高校生彼氏
ポンと傘を開くとこっちに近付いて来る。
「違うこれは……」
「わかってますよ。最初から見てましたから」
カラカラと笑ってる。そっかヤキモチ妬くわけないんだ。俺ってば何自惚れてんだろ……。
「じゃ………」
「待てよ」
通り過ぎようとしたところを目の前に立ちふさがる。俺の位置からは傘に隠れて顔が見えない。ライトの彼女に目で合図するとにこっと笑って『頑張って』の一言。

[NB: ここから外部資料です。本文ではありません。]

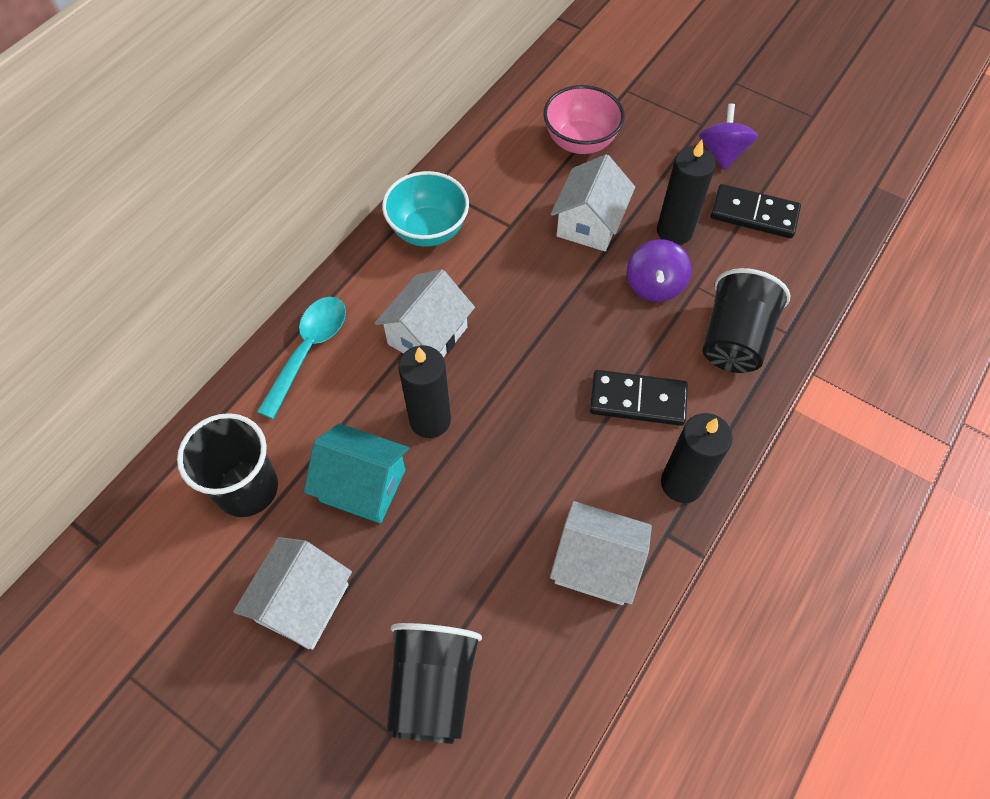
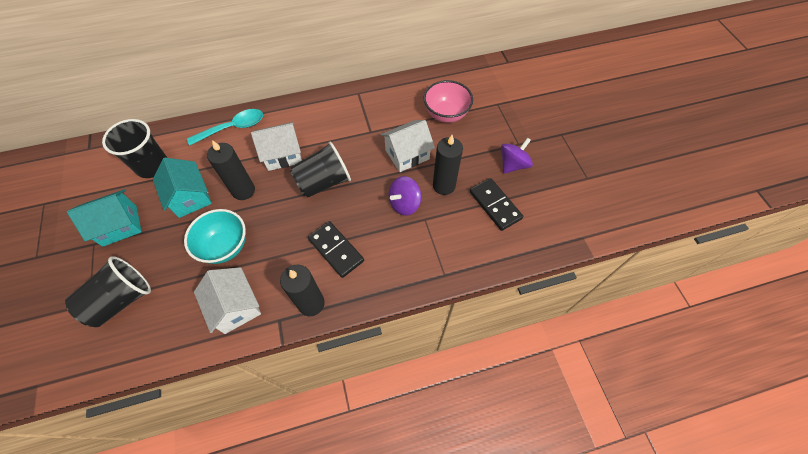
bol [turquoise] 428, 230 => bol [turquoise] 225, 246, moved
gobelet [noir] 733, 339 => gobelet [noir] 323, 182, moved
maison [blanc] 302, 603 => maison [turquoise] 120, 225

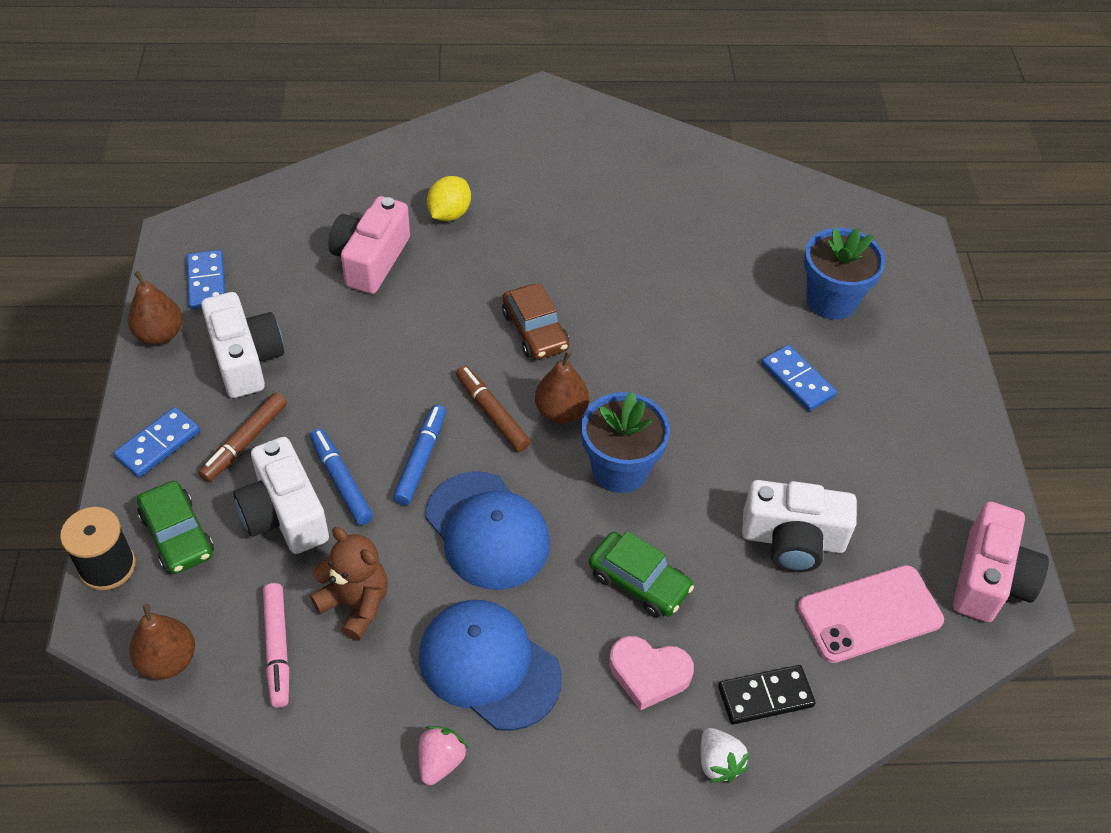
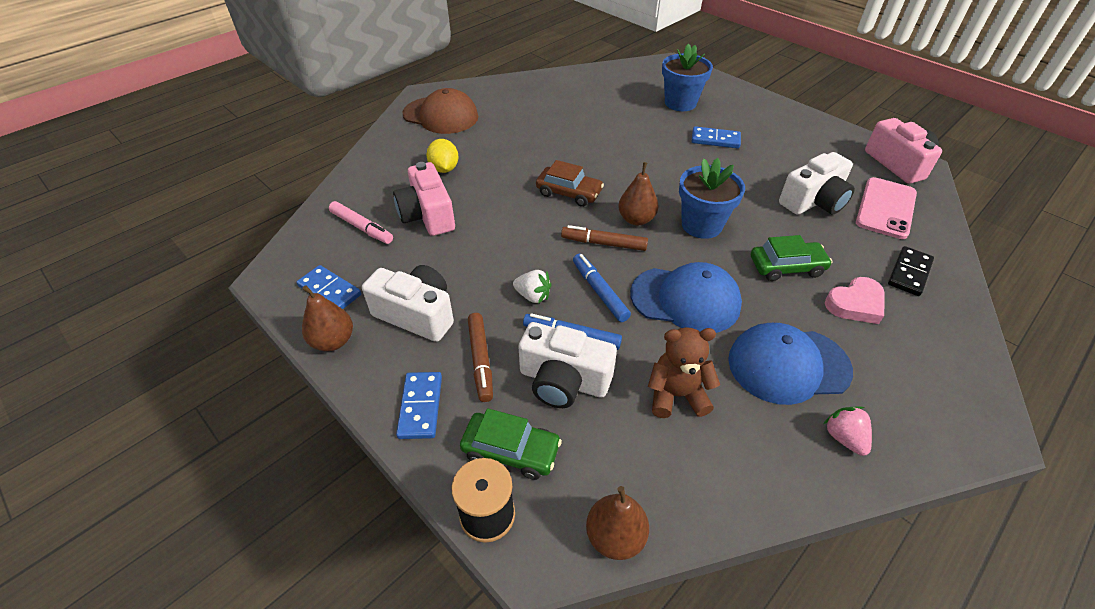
nothing => casquette [marron] 441, 115
feutre [rose] 277, 648 => feutre [rose] 361, 227, moved
fraise [blanc] 718, 763 => fraise [blanc] 533, 296, moved

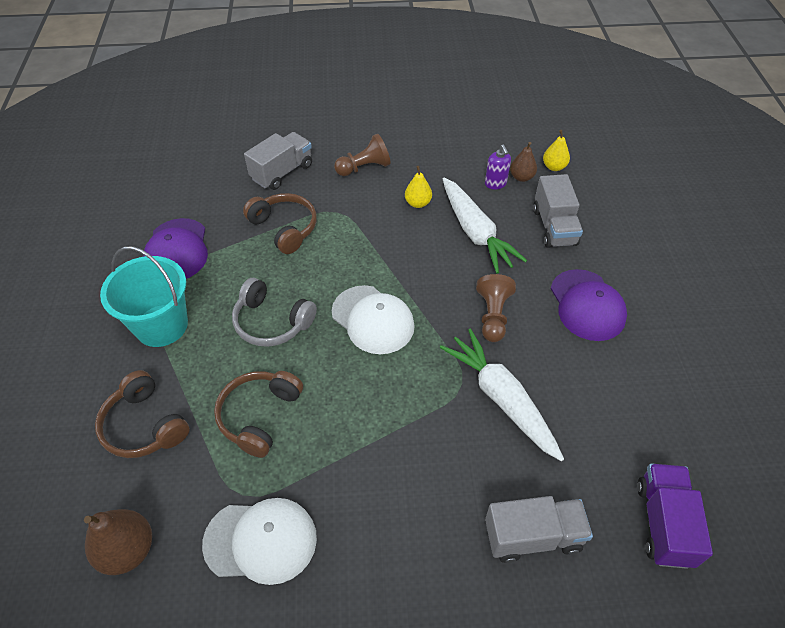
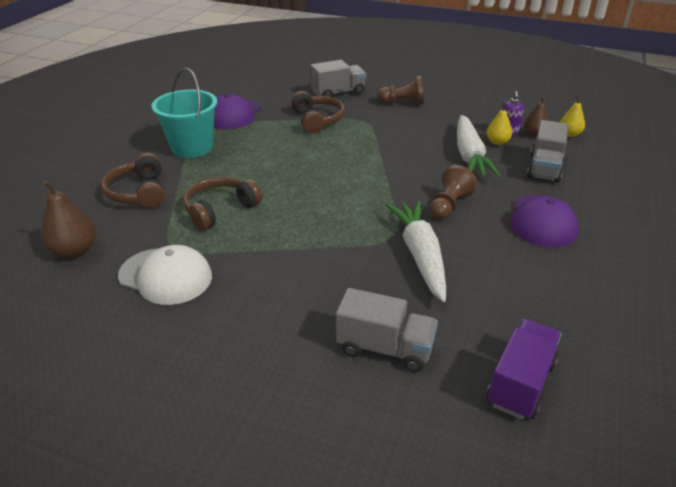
casque audio [gris] 272, 322 => nothing
casquette [blanc] 373, 319 => nothing
poire [jaune] 418, 203 => poire [jaune] 497, 142, moved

「佐藤さん!さっ引き止めたのはライトに余計な事言わないどいてって言いたかったんだ!」
「了解♪内緒にしとく☆」
ヒラヒラ手を振って今度こそ行ってしまった。
「じゃ私も……」
「話………聞いてよ。待ってたんだずっと」
その言葉にビックリしてる。傘を持ち上げ、俺の顔を凝視してる。
「あ……」
ライトの彼女が言ってた事何となくわかった気がした。
傘から覗くアイツの姿は最後屋上で会った時よりも一回り小さくなっていた。顔も少しスッキリしてる。
でもなんでそれが俺のおかげ??
「あの……~っくしんっ!」
「そういえば片岡くん傘は!?」
「……ない。降る前から待ってたから」
「降る前って……」
「三時くらい…から?」
「三時?…六時間も!?やだ風邪引いちゃうじゃないですか!あぁ、どうしよう…」
「いや、話聞いて貰いたかったから…」
「話って?何ですか?急ぎの用件ですか?」
傘を差し掛けてくれながら、メチャメチャ焦ってる。久々に会ったけど……可愛い。やっぱ好きだ。